O presidente mandou alugar para ele o melhor salão do Hotel Belvédère, o Atlantis (US$ 27,7 mil a meia diária) para que no sábado 29 apresente a investidores internacionais o projeto das Parcerias Público-Privadas. Um time de assessores do chanceler Celso Amorim (vai a Davos de AeroLula) e do ministro Luiz Fernando Furlan (também conseguiu vaga no AeroLula), está há três semanas convidando executivos de multinacionais para almoçar com o ministro José Dirceu. O Brasil encomendou refeição para 150, ao custo de US$ 55 por cabeça. Até a última quinta-feira, 80 deles tinham acenado com a presença. Bill Gates foi chamado. Executivos da Microsoft avisaram que já estava com a agenda cheia. Dentro da Casa Civil, assessores de Dirceu estão contando a versão de que Gates é que teria pedido para ver Lula – mas que nosso presidente estaria sem tempo de falar com o homem mais rico do mundo.

“Este governo virou um espetáculo do deslumbramento”, critica o senador Jorge Bornhausen, presidente do PFL e inquilino de sete governos anteriores. “Por sua história de vida, o presidente Lula já deveria estar imune a brinquedos caros, como um avião de luxo.” A rigor, ninguém discute a necessidade do presidente precisar de um avião novo. O anterior, o Sucatão, um 707 há quatro décadas no ar, já estava proibido de aterrissar nos principais aeroportos da Europa e dos Estados Unidos. Ademais, a hora de vôo do Sucatão custava US$ 7 mil, três vezes e meia a mais que o custo do AeroLula. “O que se critica não é a compra da aeronave, mas o momento em que foi feita”, explica o economista Raul Veloso, maior especialista do País em finanças públicas. Desde que chegou ao poder, tem sido comum a Lula e a seu círculo íntimo de assessores inverter prioridades. “Esse governo se mobiliza com eficiência para gastar com o supérfluo, mas não despende esforços quando na pauta estão itens realmente necessários”, avalia o cientista político Paulo Kramer, da Universidade de Brasília, referindo-se aos projetos sociais.

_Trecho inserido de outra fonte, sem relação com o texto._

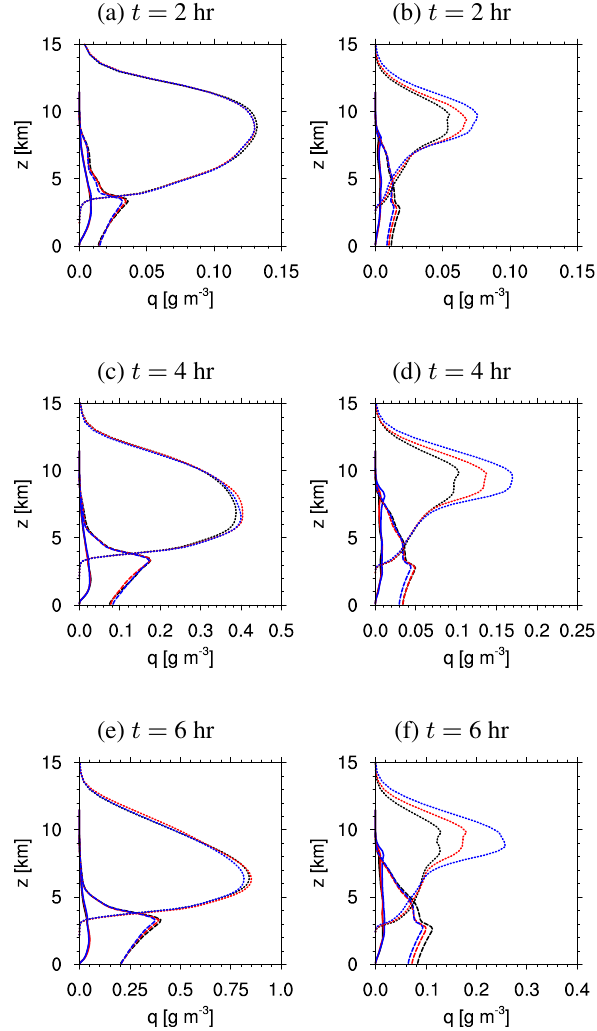
Fig. 6. Hourly domain-averaged cloud (solid), rain (dashed), and ice (dotted) water contents for the bulk (left) and bin (right) simulations. The aerosol sensitivity is shown for the “Clean” (black), “Semi-Polluted” (red), and “Polluted” (blue) scenarios. Note that the x -axes are different in order to clearly demonstrate changes in the bulk cloud properties with time and increased aerosol loading. Simulation time is shown in the subcaptions.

Os gastos oficiais com passagens aéreas também surpreendem. De acordo com os números apontados pelo Sistema Integrado de Administração Financeira, o Siafi, o Executivo desembolsou no ano passado cerca de R$ 800 milhões em viagens. Mas utilizou somente R$ 29,4 milhões no programa “Primeiro Emprego”, uma das bandeiras do governo. No caso do Programa Nacional de Combate às Drogas, foram gastos apenas R$ 4,1 milhões – menos de um quarto do valor que Lula se esforçou para levantar junto a empresários para a reforma do Palácio da Alvorada. Nas últimas semanas, por exemplo, o Palácio do Planalto empenhou R$ 500 mil para a compra de livros e divisórias para a Biblioteca Presidencial; mais R$ 375 mil em uniformes novos para segurança e motoristas, R$ 51 mil em louças e R$ 15 mil em flores e R$ 7,3 mil em um novo tablado especial para que os seguranças de Lula possam treinar lutas marciais. “É muito gasto com bobagem”, diz o deputado Augusto Carvalho, autor do levantamento no Siafi. “É notório que o dinheiro público está sendo mal aplicado.” Como o presidente mudou-se em outubro para a Granja do Torto por conta da reforma no Alvorada, foi preciso resolver alguns desconfortos. Foram gastos, por exemplo, R$ 4,6 mil na compra de uma máquina de café expresso, R$ 820 em caixas acústicas para home theatre e outros R$ 666 num CD player para Omega australiano que serve ao presidente. Outros mimos estão a caminho.